‘Some part of me believed I would become a more complete person if I spoke Irish, more in tune with my roots, my identity, my very being.’
‘I was one of the 1.8 million people who claimed to speak Irish … but like most of that cohort I was faking it.’
‘I was about to turn 50 … The future had arrived. My idea of personal ambition had shifted … The Irish language, normally meandering around the edges of my consciousness, suddenly demanded my full attention.’
This is the story of Michael McCaughan’s journey around Ireland and the Irish language. From a surreal start involving dedicated listening to Raidió na Gaeltachta’s death notices, to rediscovering the soul of the language through immersing himself in Phil Lynott’s music – all without becoming a Gaelbore – Coming Home will make you want to follow in his footsteps and strike out in search of the grá.

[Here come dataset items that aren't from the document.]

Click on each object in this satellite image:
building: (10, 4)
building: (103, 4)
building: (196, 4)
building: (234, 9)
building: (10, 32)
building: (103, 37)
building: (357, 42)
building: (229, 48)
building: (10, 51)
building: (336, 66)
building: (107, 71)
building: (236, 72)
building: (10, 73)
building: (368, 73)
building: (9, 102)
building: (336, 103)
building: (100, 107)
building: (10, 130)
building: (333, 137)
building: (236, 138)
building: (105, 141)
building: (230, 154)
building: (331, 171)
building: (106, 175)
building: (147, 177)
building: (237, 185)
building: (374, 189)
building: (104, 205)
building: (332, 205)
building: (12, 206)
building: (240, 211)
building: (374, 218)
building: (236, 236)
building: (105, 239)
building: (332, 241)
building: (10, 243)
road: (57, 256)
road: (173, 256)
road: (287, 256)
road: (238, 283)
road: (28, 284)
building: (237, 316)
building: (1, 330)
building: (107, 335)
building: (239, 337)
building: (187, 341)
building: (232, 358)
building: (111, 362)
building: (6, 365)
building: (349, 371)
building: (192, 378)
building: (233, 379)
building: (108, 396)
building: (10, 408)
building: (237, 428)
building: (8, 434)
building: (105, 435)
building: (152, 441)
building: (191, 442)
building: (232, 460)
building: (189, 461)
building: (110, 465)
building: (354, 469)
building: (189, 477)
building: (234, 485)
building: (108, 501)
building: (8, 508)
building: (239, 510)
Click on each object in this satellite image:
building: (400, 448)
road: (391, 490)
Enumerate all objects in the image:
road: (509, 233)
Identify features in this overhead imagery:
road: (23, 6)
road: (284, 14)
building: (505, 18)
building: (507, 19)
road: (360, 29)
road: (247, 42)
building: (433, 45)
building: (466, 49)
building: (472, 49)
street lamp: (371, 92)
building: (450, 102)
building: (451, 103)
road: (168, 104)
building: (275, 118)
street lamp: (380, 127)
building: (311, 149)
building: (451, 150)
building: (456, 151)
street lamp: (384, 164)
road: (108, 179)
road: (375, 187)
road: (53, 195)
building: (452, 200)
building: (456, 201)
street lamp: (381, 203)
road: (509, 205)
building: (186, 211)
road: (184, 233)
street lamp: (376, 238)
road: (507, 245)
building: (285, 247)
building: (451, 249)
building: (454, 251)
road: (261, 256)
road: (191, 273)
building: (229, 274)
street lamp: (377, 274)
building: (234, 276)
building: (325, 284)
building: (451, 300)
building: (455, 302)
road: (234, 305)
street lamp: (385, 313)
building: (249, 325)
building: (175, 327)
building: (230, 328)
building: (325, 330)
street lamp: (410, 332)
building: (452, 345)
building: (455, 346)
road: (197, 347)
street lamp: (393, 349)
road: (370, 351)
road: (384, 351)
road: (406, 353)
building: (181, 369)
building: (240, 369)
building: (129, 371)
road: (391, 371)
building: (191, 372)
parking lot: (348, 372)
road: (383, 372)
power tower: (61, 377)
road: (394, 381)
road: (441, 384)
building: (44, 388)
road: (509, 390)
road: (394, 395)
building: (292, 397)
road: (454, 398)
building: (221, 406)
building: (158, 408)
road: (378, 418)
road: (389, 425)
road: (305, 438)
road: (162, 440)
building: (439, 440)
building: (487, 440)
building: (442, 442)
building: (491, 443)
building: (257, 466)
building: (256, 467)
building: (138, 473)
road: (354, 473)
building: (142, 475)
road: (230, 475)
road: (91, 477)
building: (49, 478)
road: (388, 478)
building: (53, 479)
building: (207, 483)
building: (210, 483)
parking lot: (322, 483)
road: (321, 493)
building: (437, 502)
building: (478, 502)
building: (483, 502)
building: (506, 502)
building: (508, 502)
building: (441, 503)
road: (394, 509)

‘A hugely enjoyable linguistic travelogue that is also a sort of love story: full of passion, lightness, but, also, commitment. McCaughan’s engaging prose is a joy to read. Discover the Sex Pistols’ connection with Cúil Aodha and many another startling fact about the Irish language. This journey towards a homecoming will touch many hearts.’ Joseph O'Connor
Michael McCaughan is an Irish author and journalist best known for his work in Latin America. He has written extensively for The Irish Times, The Guardian, Hot Press and Village Magazine. He is the author of three works of non-fiction, True Crimes (2002), The Battle of Venezuela (2005) and The Price of Our Souls (2008). He lives in the Burren, Co. Clare.